"netzweltler" <firstname.lastname@example.org> wrote in message news:email@example.com... > > If I am mixing 9 liters of red paint and 1 liter of green paint, the > mixture > ratio is 9:1. If I am mixing 99 liters of red paint and 1 liter of green > paint, > the percentage of red paint is 99%. If I am not stopping increasing the > percentage of red paint, the percentage of red paint is 99.999?% (even if > this > means that the whole infinite universe is filled with red paint). But a > universe > filled with red paint and 1 liter of green paint is different to a > universe > solely filled with red paint, and no green paint in it.

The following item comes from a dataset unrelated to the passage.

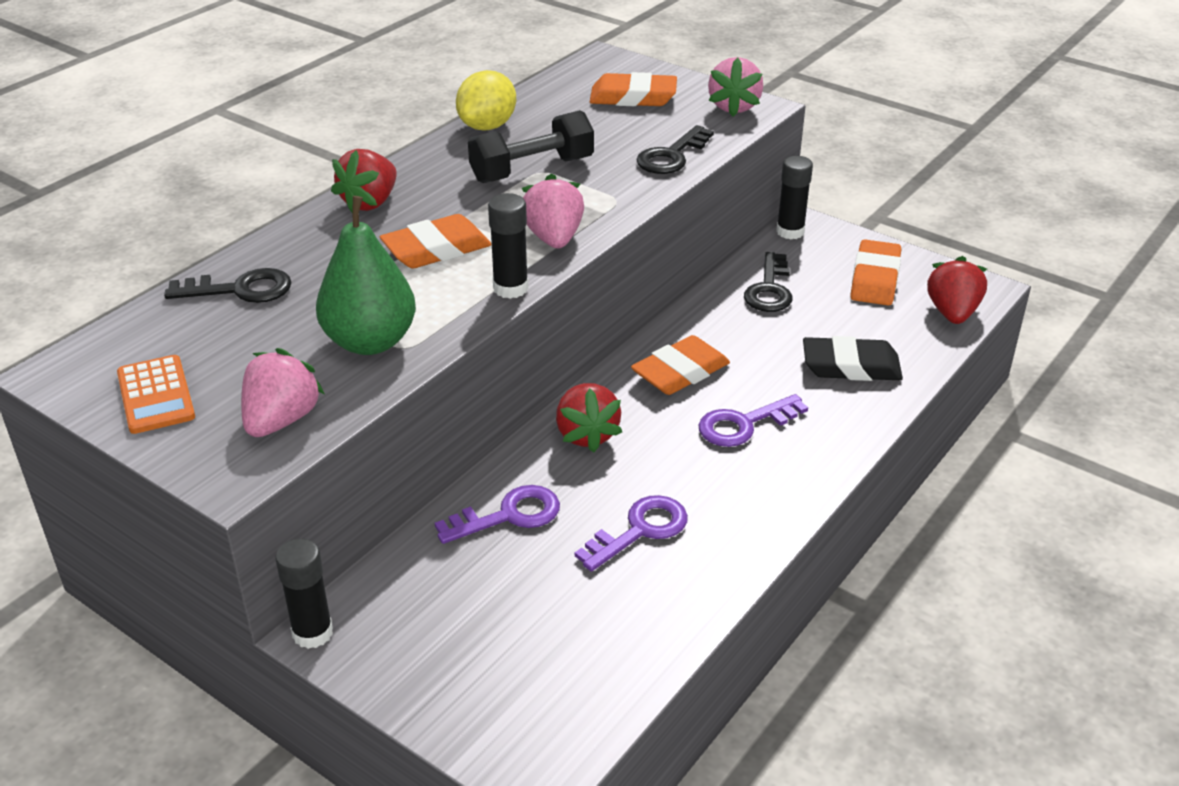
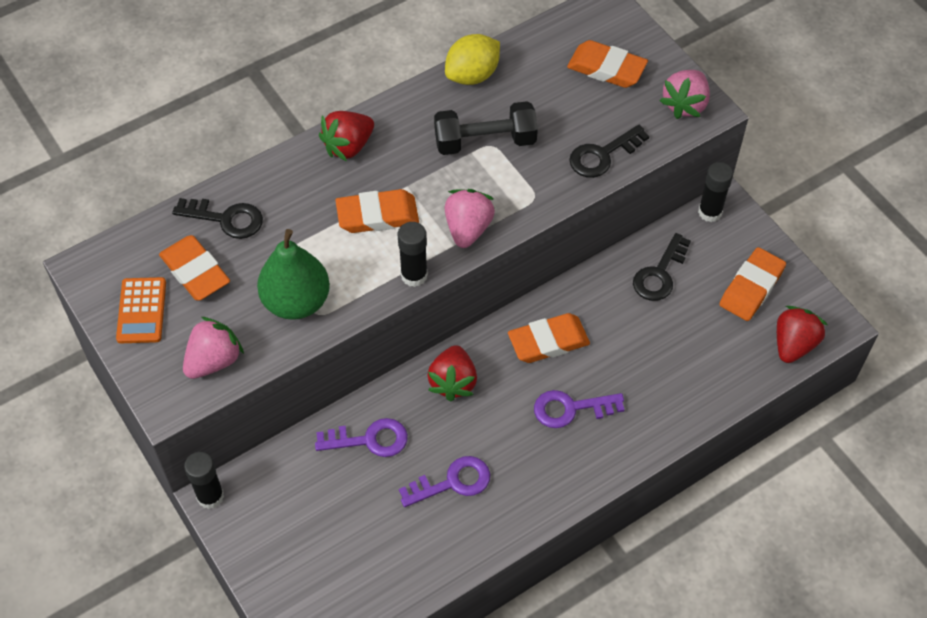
camera: 20 degrees right, 20 degrees up
black eraser [803,336,903,381] -> none
none -> orange eraser [159,235,230,300]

How do we point > out this > difference using standard decimal notation?
Standardly, we cannot make that difference: we just take the limit of the ratio and that is 1/(oo+1)=0, i.e. the ratio tends to 0. For non-standard approaches, along with the references fom has already provided, I'll mention the surreal numbers: <http://en.wikipedia.org/wiki/Surreal_number>
> If the atoms of this 1 liter of green paint are evenly spread within this > infinite universe of red paint, what is the distance between these atoms?
It depends on how the particles of paint are spread exactly: if from a single point and at a finite initial velocity, then they will never span more than a finite volume (at any finite time). But if they are spread by some supernatural action (a supertask), they could even be evenly distributed instantaneously and at rest in the infinite universe of otherwise red paint. But, again, the standard finitary framework would not be able to express any of this in detail.
> If the distance between these atoms is finite and the number of atoms is > finite, does it mean, that the space the green atoms are evenly spread in > is finite?